# Anyone using LGB 51070 with LGB 55015 or 55016 Wireless Remotes?



## Jerry McColgan (Feb 8, 2008)

According to the LGB 51070 Analog Throttle instructions:

* 
Wireless Control

*You can connect the 55055/55056 Wireless Receiver to the 51070 throttle. Then you can control direction and speed (“Center Off” mode) of your trains from anywhere on your layout, using the 55016 Loco Remote (with 55050/55051 Wireless Transmitter). (You can also use the 55015 Universal Remote.)

While I have had the components for years I have never tried this but recently I have had a use for this particular combination.
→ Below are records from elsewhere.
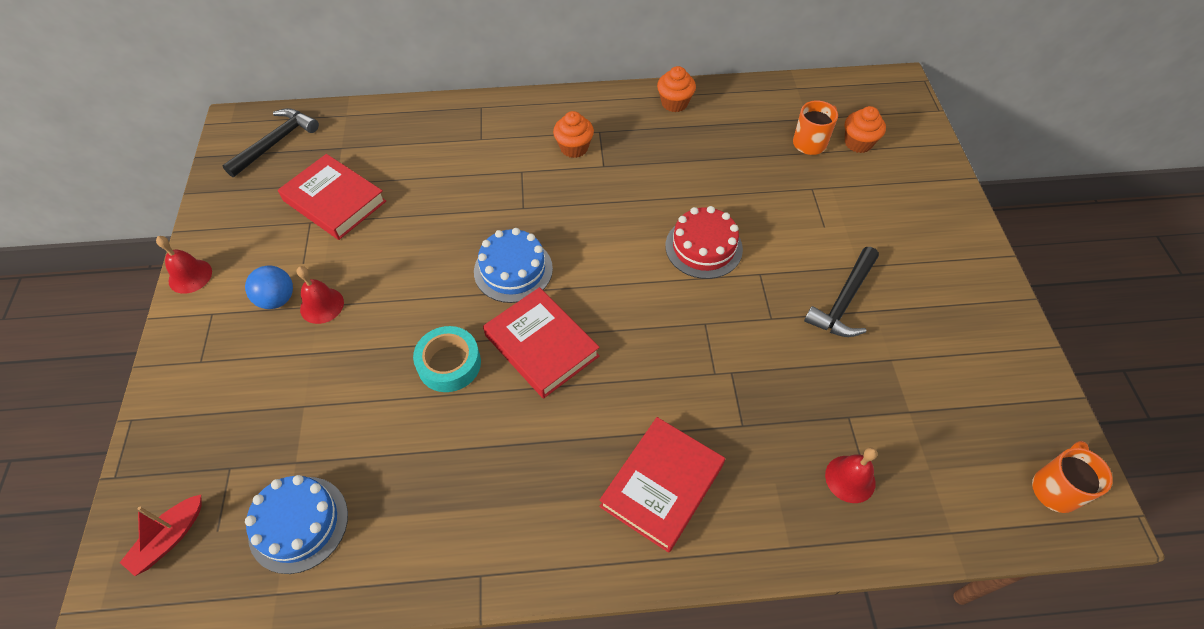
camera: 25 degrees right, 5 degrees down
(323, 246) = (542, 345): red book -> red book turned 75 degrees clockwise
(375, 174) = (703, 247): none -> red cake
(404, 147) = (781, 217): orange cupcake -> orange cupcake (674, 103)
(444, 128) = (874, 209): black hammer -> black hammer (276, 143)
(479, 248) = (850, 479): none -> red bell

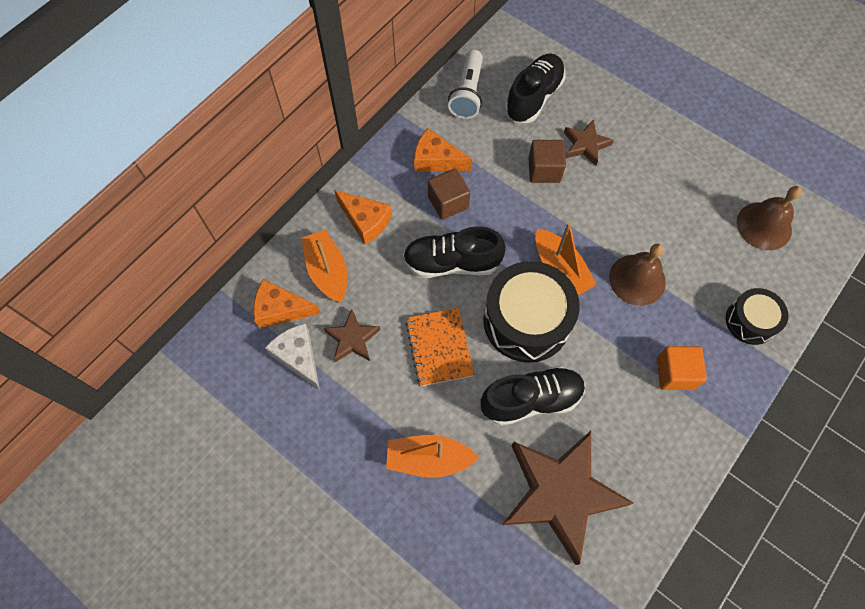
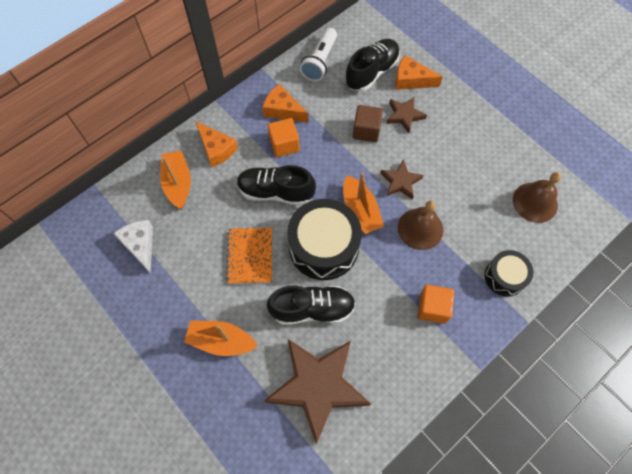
camera: 10 degrees right, 0 degrees up
(281, 309) = (135, 207): orange cheese -> orange cheese (411, 80)
(352, 339) = (185, 238): brown star -> brown star (400, 182)
(448, 202) = (284, 144): brown cube -> orange cube

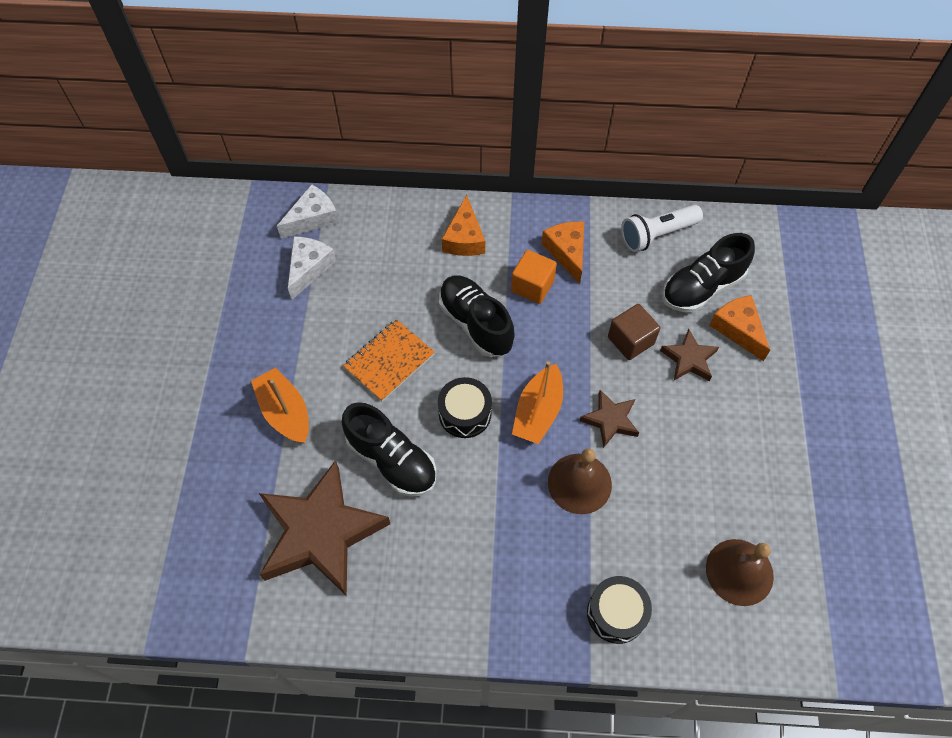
camera: 45 degrees right, 5 degrees down
(108, 213) = (313, 218): none -> white cheese
(178, 183) = (397, 241): orange boat -> none
(324, 247) = (465, 413): black drum -> black drum, size x0.57
(372, 72) = (702, 287): black shoe -> black shoe turned 150 degrees clockwise
(432, 308) = (506, 569): orange cube -> none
So far I have not been successful in getting it to work.

Most likely I am not programming something correctly or I am not setting some switches correctly.
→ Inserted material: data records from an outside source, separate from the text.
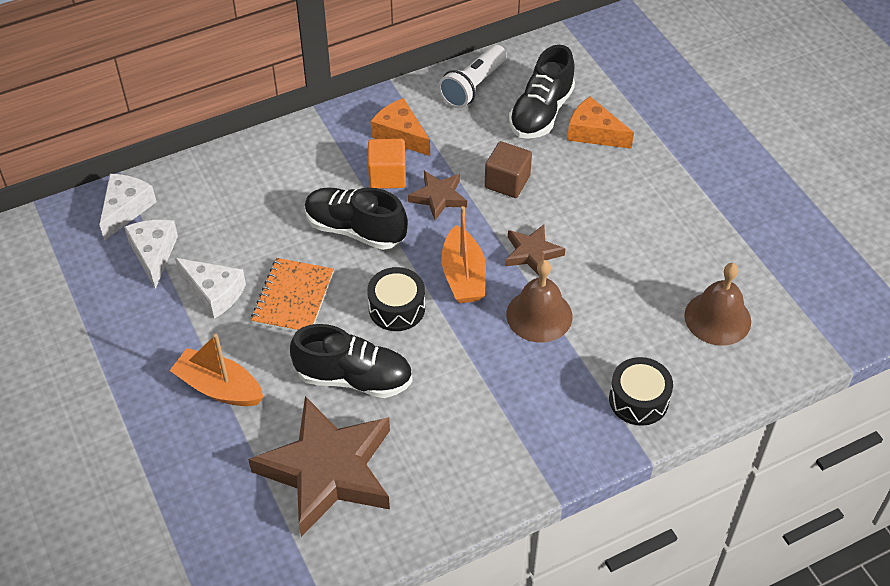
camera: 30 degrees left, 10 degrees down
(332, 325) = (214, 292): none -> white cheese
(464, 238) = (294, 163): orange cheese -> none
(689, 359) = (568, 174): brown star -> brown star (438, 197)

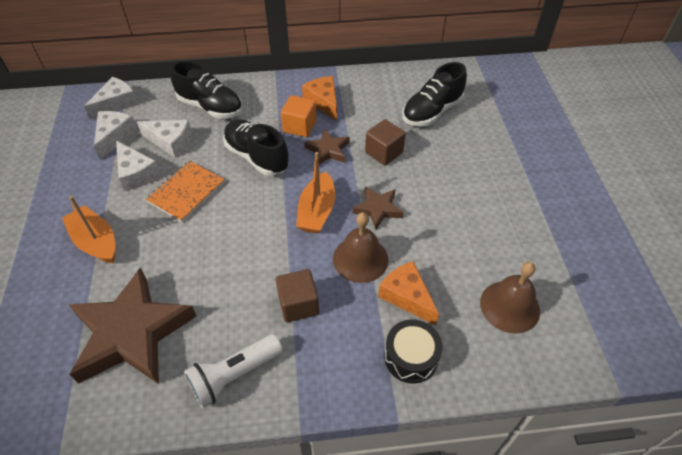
camera: 20 degrees right, 0 degrees up
(233, 240) = (170, 142): none -> white cheese
(354, 378) = (194, 265): black shoe -> black shoe (210, 107)
(397, 308) = (255, 221): black drum -> none
(473, 86) = (391, 83): white flashlight -> white flashlight (234, 375)
(495, 384) = (298, 304): none -> brown cube
(594, 133) = (465, 135): orange cheese -> orange cheese (407, 296)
The Remotes with their Wireless Transmitters and the Wireless Receivers work fine under MTS but when I try to switch to using the 51070 and run under track power (I am using the WIDE phone type cables) the Receiver light comes on but the loco does not move - but - when I advance the throttle manually the loco runs fine.

All Remotes; transmitters and receivers are of the "P" type.

Any ideas?

PLEASE DO NOT volunteer anything about anything that is not LGB brand or that does not involve the components mentioned.

Thanks,

Jerry


----------



## SLemcke (Jun 3, 2008)

Jerry, 
I checked my instructions and it said to use the center off mode. Also with the remote it said to press the F key to turn on the remote and then sellect Loo for analog mode. I don't have the wireless just direct connect. Hope this helps although you might have already tried this. 
Steve


----------



## Jerry McColgan (Feb 8, 2008)

Posted By SLemcke on 24 May 2011 08:14 PM 
Jerry, 
I checked my instructions and it said to use the center off mode. Also with the remote it said to press the F key to turn on the remote and then sellect Loo for analog mode. I don't have the wireless just direct connect. Hope this helps although you might have already tried this. 
Steve 

Hi Steve,

Thank you for your response. I was about to post that I figured out the problem in that I have a few quirky components that do not want to talk to each other.
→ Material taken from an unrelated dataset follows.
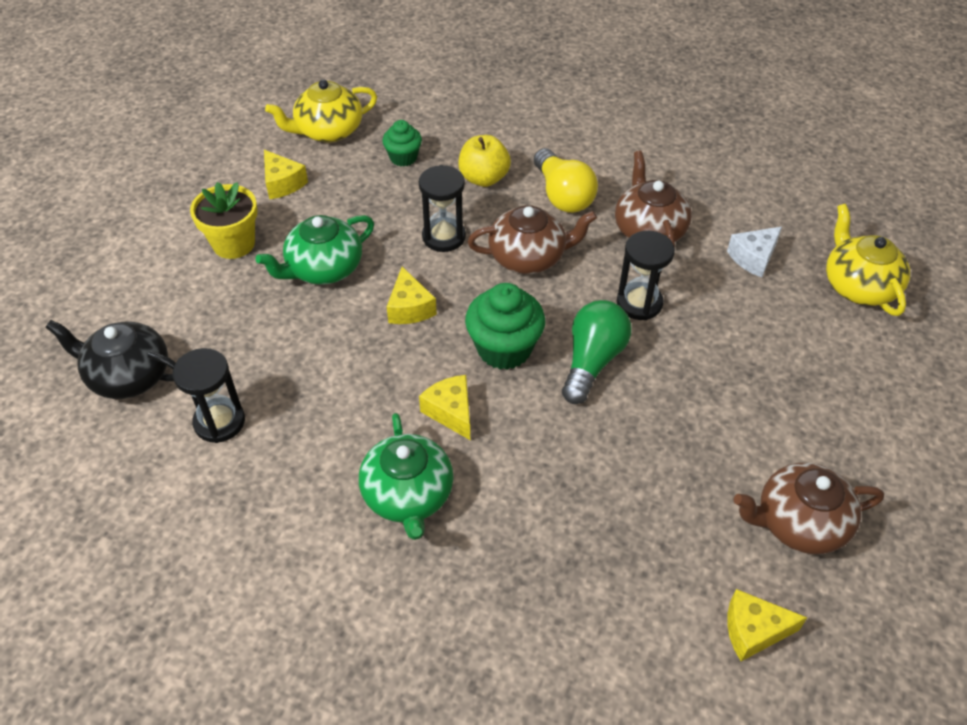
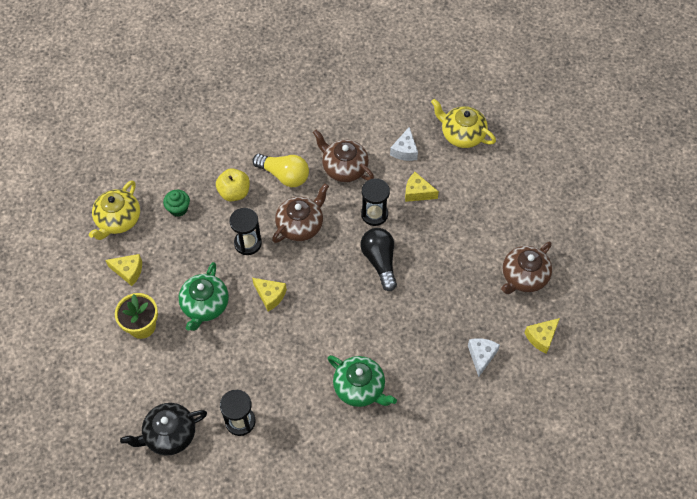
camera: 40 degrees left, 10 degrees up
(451, 412) = (341, 334): yellow cheese -> yellow cheese (417, 192)
(504, 349) = (335, 284): green cupcake -> none
(592, 361) = (380, 261): green light bulb -> black light bulb
(627, 585) = (481, 356): none -> white cheese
I have been able to swap a few things around and now everything is working as it should.

Just to clarify, you said "I don't have the wireless just direct connect." By this I am assuming that you are just using the throttle without any remote. It would be nice if it was possible to use a tethered remote but, as I understand it, a tethered remote would not work with a 51070. 

Regards.

Jerry


----------